AFD Kandidatin Petra Federau bricht Interview ab: Streit um Fragen zur Vergangenheit im Schweriner Wahlkampf
Im Schweriner Wahlkampf sorgt ein geplatztes TV-Gespräch für neue Schlagzeilen. Petra Federau bricht Interviewabbruch bereits im Vorgespräch ab. Der Regionalsender TV Schwerin wollte ein Kandidatenformat ausstrahlen, doch daraus wurde kurzfristig nichts. Moderator Thomas Böhm schilderte den Ablauf anschließend öffentlich. Petra Federau bricht Interviewabbruch, nachdem er kritische Themen angekündigt hatte.

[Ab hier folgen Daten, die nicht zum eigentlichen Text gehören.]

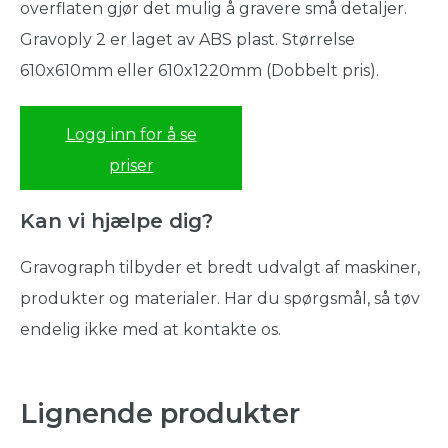
overflaten gjør det mulig å gravere små detaljer.
Gravoply 2 er laget av ABS plast. Størrelse
610x610mm eller 610x1220mm (Dobbelt pris).
Logg inn for å se
priser
Kan vi hjælpe dig?
Gravograph tilbyder et bredt udvalgt af maskiner,
produkter og materialer. Har du spørgsmål, så tøv
endelig ikke med at kontakte os.
Lignende produkter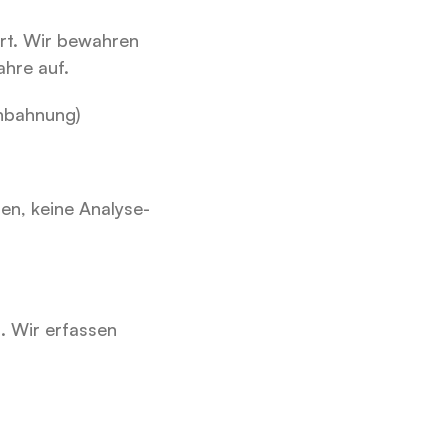
t. Wir bewahren 
hre auf.
anbahnung)
ien, keine Analyse-
s
. Wir erfassen 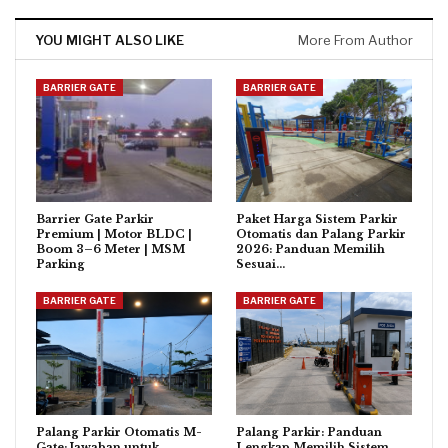
YOU MIGHT ALSO LIKE
More From Author
BARRIER GATE
BARRIER GATE
Barrier Gate Parkir
Paket Harga Sistem Parkir
Premium | Motor BLDC |
Otomatis dan Palang Parkir
Boom 3–6 Meter | MSM
2026: Panduan Memilih
Parking
Sesuai…
BARRIER GATE
BARRIER GATE
Palang Parkir Otomatis M-
Palang Parkir: Panduan
Gate: Jawaban untuk
Lengkap Memilih Sistem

So lief das Vorgespräch ab
Nach Angaben des Moderators plante die Redaktion Fragen zur Eignung für das Amt, zur politischen Linie der AfD in Mecklenburg-Vorpommern sowie zu Migration. Außerdem wollte Böhm ein Thema ansprechen, das seit Jahren im Raum steht: Berichte aus dem Jahr 2016 über eine mögliche Tätigkeit rund um einen Escort-Service. Genau diese Ankündigung brachte das Gespräch zum Kippen. Petra Federau bricht Interviewabbruch und beendete das Vorgespräch nach Darstellung des Moderators, bevor die eigentliche Aufzeichnung startete.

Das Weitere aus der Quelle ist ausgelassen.